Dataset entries
====
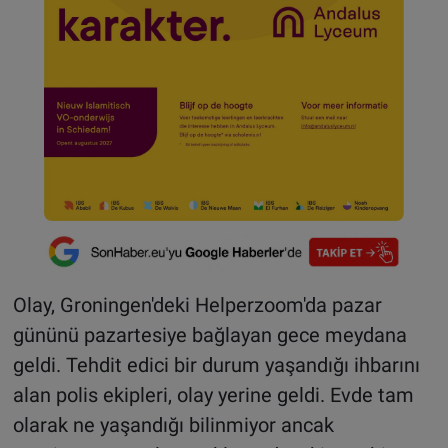
Olay, Groningen'deki Helperzoom'da pazar
gününü pazartesiye bağlayan gece meydana
geldi. Tehdit edici bir durum yaşandığı ihbarını
alan polis ekipleri, olay yerine geldi. Evde tam
olarak ne yaşandığı bilinmiyor ancak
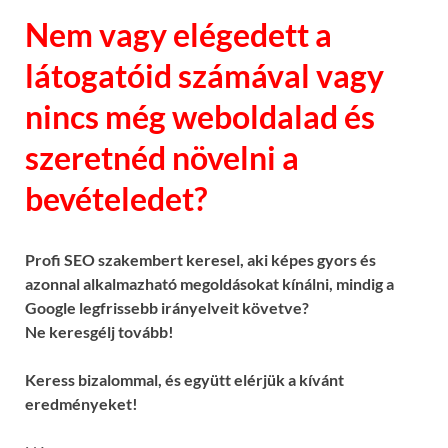
Nem vagy elégedett a
látogatóid számával vagy
nincs még weboldalad és
szeretnéd növelni a
bevételedet?
Profi SEO szakembert keresel, aki képes gyors és
azonnal alkalmazható megoldásokat kínálni, mindig a
Google legfrissebb irányelveit követve?
Ne keresgélj tovább!
Keress bizalommal, és együtt elérjük a kívánt
eredményeket!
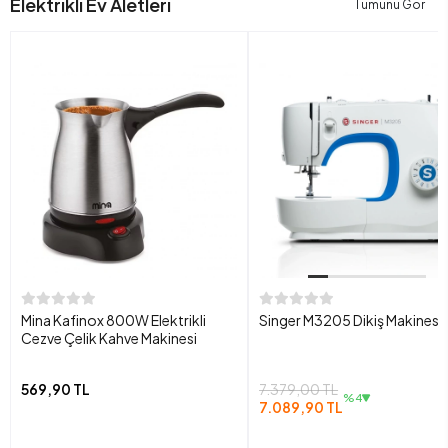
Elektrikli Ev Aletleri
Tümünü Gör
Mina Kafinox 800W Elektrikli
Singer M3205 Dikiş Makinesi
Cezve Çelik Kahve Makinesi
569,90 TL
7.379,00 TL
%4
7.089,90 TL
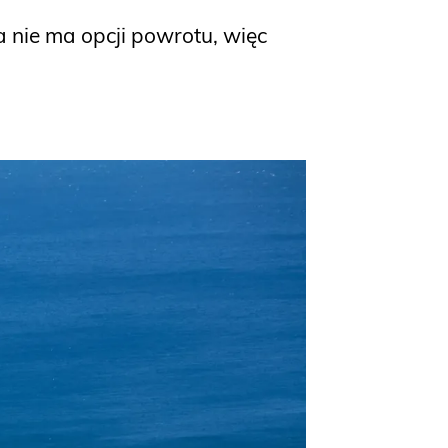
 nie ma opcji powrotu, więc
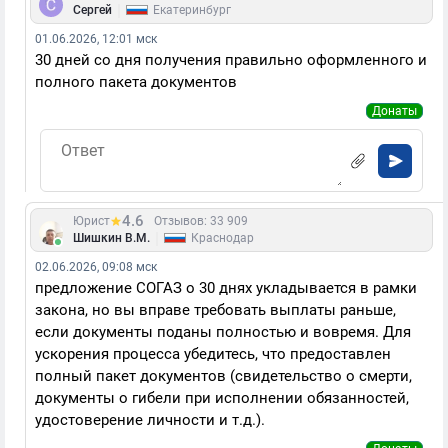
|
Сергей
Екатеринбург
01.06.2026, 12:01 мск
30 дней со дня получения правильно оформленного и
полного пакета документов
Донаты
4.6
Юрист
Отзывов: 33 909
|
Шишкин В.М.
Краснодар
02.06.2026, 09:08 мск
предложение СОГАЗ о 30 днях укладывается в рамки
закона, но вы вправе требовать выплаты раньше,
если документы поданы полностью и вовремя. Для
ускорения процесса убедитесь, что предоставлен
полный пакет документов (свидетельство о смерти,
документы о гибели при исполнении обязанностей,
удостоверение личности и т.д.).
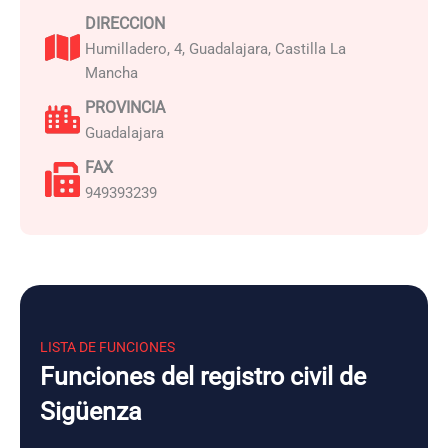
DIRECCION
Humilladero, 4, Guadalajara, Castilla La
Mancha
PROVINCIA
Guadalajara
FAX
949393239
LISTA DE FUNCIONES
Funciones del registro civil de
Sigüenza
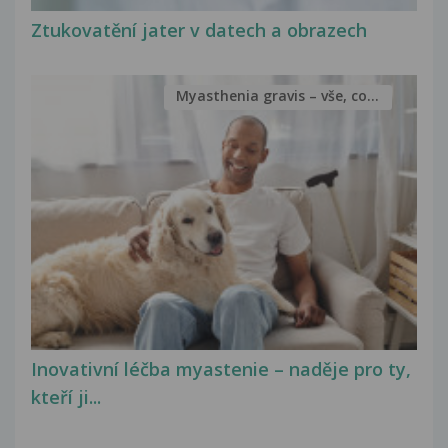
Ztukovatění jater v datech a obrazech
Myasthenia gravis – vše, co...
Inovativní léčba myastenie – naděje pro ty,
kteří ji...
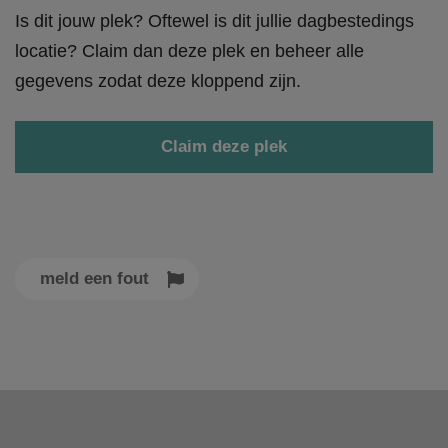
Is dit jouw plek? Oftewel is dit jullie dagbestedings
locatie? Claim dan deze plek en beheer alle
gegevens zodat deze kloppend zijn.
Claim deze plek
meld een fout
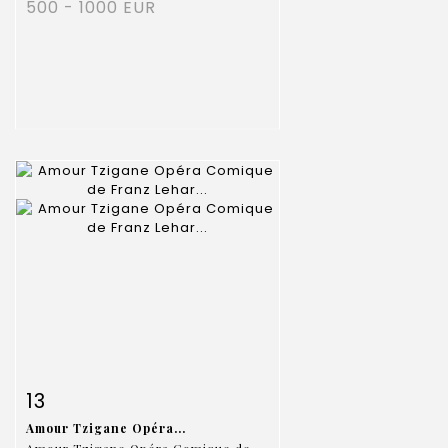
500 - 1000 EUR
Item detail
Zoom
13
Amour Tzigane Opéra...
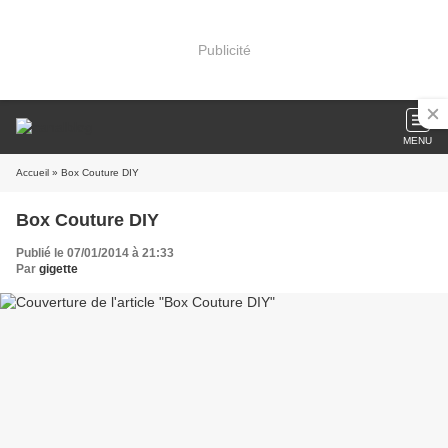
Publicité
MENU
Accueil
» Box Couture DIY
Box Couture DIY
Publié le 07/01/2014 à 21:33
Par
gigette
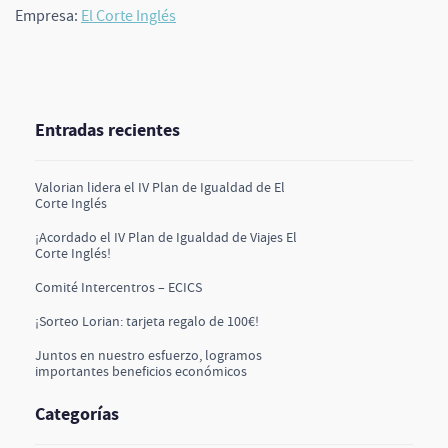
Empresa:
El Corte Inglés
Entradas recientes
Valorian lidera el IV Plan de Igualdad de El
Corte Inglés
¡Acordado el IV Plan de Igualdad de Viajes El
Corte Inglés!
Comité Intercentros – ECICS
¡Sorteo Lorian: tarjeta regalo de 100€!
Juntos en nuestro esfuerzo, logramos
importantes beneficios económicos
Categorías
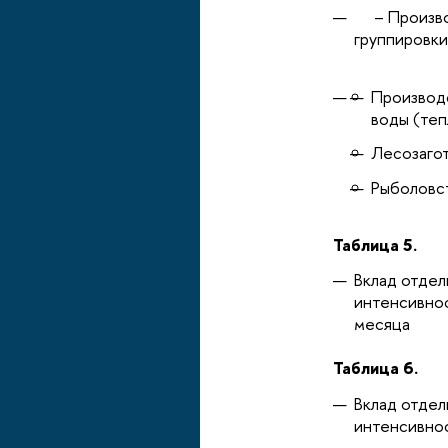
– Производ
группировки
Производс
воды (теп
Лесозаго
Рыболовс
Таблица 5.
Вклад отдел
интенсивно
месяца
Таблица 6.
Вклад отдел
интенсивнос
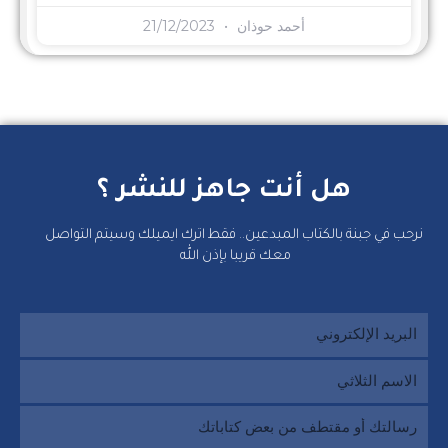
أحمد حوذان
21/12/2023
هل أنت جاهز للنشر ؟
نرحب في جبنة بالكتاب المبدعين.. فقط اترك ايميلك وسيتم التواصل
معك قريبا بإذن الله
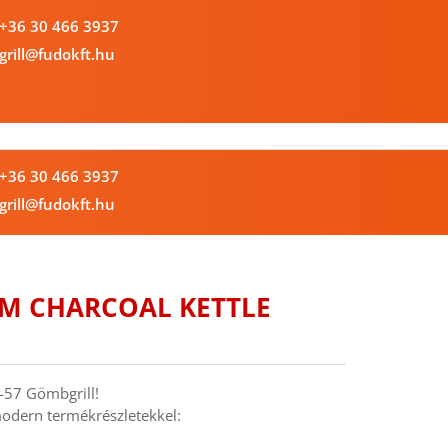
+36 30 466 3937 
grill@fudokft.hu
+36 30 466 3937 
grill@fudokft.hu
M CHARCOAL KETTLE 
-57 Gömbgrill!
modern termékrészletekkel:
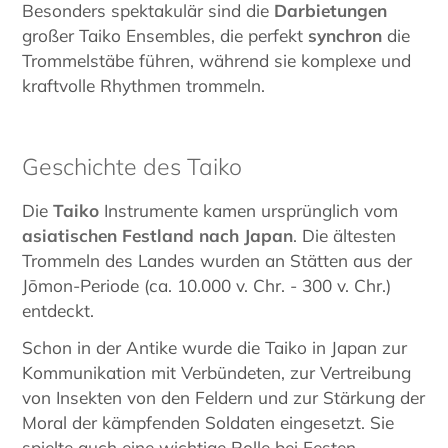
Besonders spektakulär sind die
Darbietungen
großer Taiko Ensembles, die perfekt
synchron
die
Trommelstäbe führen, während sie komplexe und
kraftvolle Rhythmen trommeln.
Geschichte des Taiko
Die
Taiko
Instrumente kamen ursprünglich vom
asiatischen Festland nach Japan
. Die ältesten
Trommeln des Landes wurden an Stätten aus der
Jōmon-Periode (ca. 10.000 v. Chr. - 300 v. Chr.)
entdeckt.
Schon in der Antike wurde die Taiko in Japan zur
Kommunikation mit Verbündeten, zur Vertreibung
von Insekten von den Feldern und zur Stärkung der
Moral der kämpfenden Soldaten eingesetzt. Sie
spielte auch eine wichtige Rolle bei Festen,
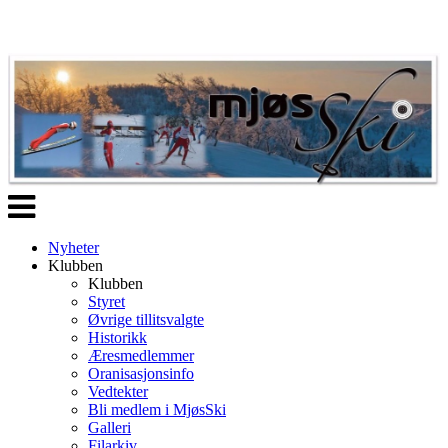
Veksle
navigasjon
Nyheter
Klubben
Klubben
Styret
Øvrige tillitsvalgte
Historikk
Æresmedlemmer
Oranisasjonsinfo
Vedtekter
Bli medlem i MjøsSki
Galleri
Filarkiv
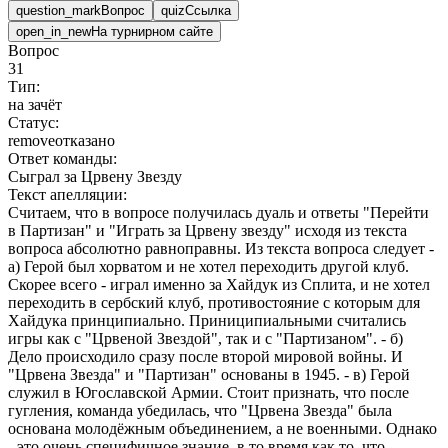
question_mark
Вопрос
quiz
Ссылка
open_in_new
На турнирном сайте
Вопрос
31
Тип:
на зачёт
Статус:
remove
отказано
Ответ команды:
Сыграл за Црвену Звезду
Текст апелляции:
Считаем, что в вопросе получилась дуаль и ответы "Перейти
в Партизан" и "Играть за Црвену звезду" исходя из текста
вопроса абсолютно равноправны. Из текста вопроса следует -
а) Герой был хорватом и не хотел переходить другой клуб.
Скорее всего - играл именно за Хайдук из Сплита, и не хотел
переходить в сербский клуб, противостояние с которым для
Хайдука принципиально. Приниципиальными считались
игры как с "Црвеной Звездой", так и с "Партизаном". - б)
Дело происходило сразу после второй мировой войны. И
"Црвена Звезда" и "Партизан" основаны в 1945. - в) Герой
служил в Югославской Армии. Стоит признать, что после
гугления, команда убедилась, что "Црвена Звезда" была
основана молодёжным объединением, а не военными. Однако
- это очень специфичное знание, в то время как то, что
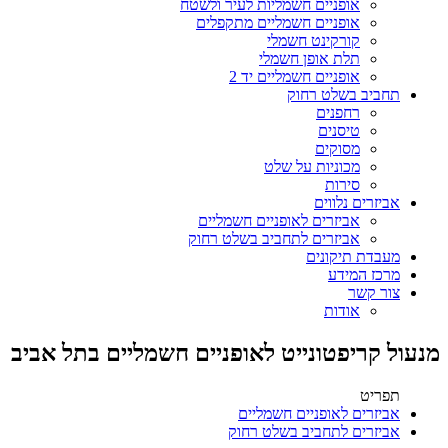
אופניים חשמליות לעיר ולשטח
אופניים חשמליים מתקפלים
קורקינט חשמלי
תלת אופן חשמלי
אופניים חשמליים יד 2
תחביב בשלט רחוק
רחפנים
טיסנים
מסוקים
מכוניות על שלט
סירות
אביזרים נלווים
אביזרים לאופניים חשמליים
אביזרים לתחביב בשלט רחוק
מעבדת תיקונים
מרכז המידע
צור קשר
אודות
מנעול קריפטונייט לאופניים חשמליים בתל אביב
תפריט
אביזרים לאופניים חשמליים
אביזרים לתחביב בשלט רחוק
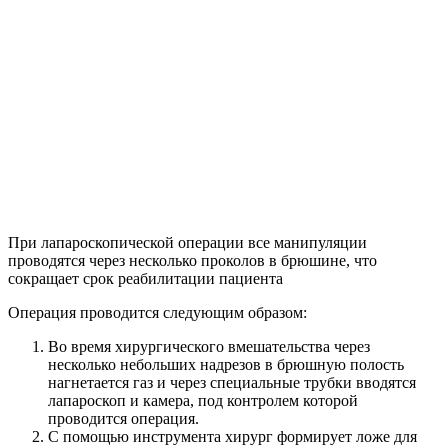
При лапароскопической операции все манипуляции
проводятся через несколько проколов в брюшине, что
сокращает срок реабилитации пациента
Операция проводится следующим образом:
Во время хирургического вмешательства через
несколько небольших надрезов в брюшную полость
нагнетается газ и через специальные трубки вводятся
лапароскоп и камера, под контролем которой
проводится операция.
С помощью инструмента хирург формирует ложе для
====
- _REQUIRED ACTION_:
Your answer should be the lines from the opening of the records through the line with "предложение СОГАЗ о", both ends retyped exactly and pictures left out.

- _EXERCISE ANSWER_:
Olay, Groningen'deki Helperzoom'da pazar
gününü pazartesiye bağlayan gece meydana
geldi. Tehdit edici bir durum yaşandığı ihbarını
alan polis ekipleri, olay yerine geldi. Evde tam
olarak ne yaşandığı bilinmiyor ancak
Nem vagy elégedett a
látogatóid számával vagy
nincs még weboldalad és
szeretnéd növelni a
bevételedet?
Profi SEO szakembert keresel, aki képes gyors és
azonnal alkalmazható megoldásokat kínálni, mindig a
Google legfrissebb irányelveit követve?
Ne keresgélj tovább!
Keress bizalommal, és együtt elérjük a kívánt
eredményeket!
Elektrikli Ev Aletleri
Tümünü Gör
Mina Kafinox 800W Elektrikli
Singer M3205 Dikiş Makinesi
Cezve Çelik Kahve Makinesi
569,90 TL
7.379,00 TL
%4
7.089,90 TL
 nie ma opcji powrotu, więc
|
Сергей
Екатеринбург
01.06.2026, 12:01 мск
30 дней со дня получения правильно оформленного и
полного пакета документов
Донаты
4.6
Юрист
Отзывов: 33 909
|
Шишкин В.М.
Краснодар
02.06.2026, 09:08 мск
предложение СОГАЗ о 30 днях укладывается в рамки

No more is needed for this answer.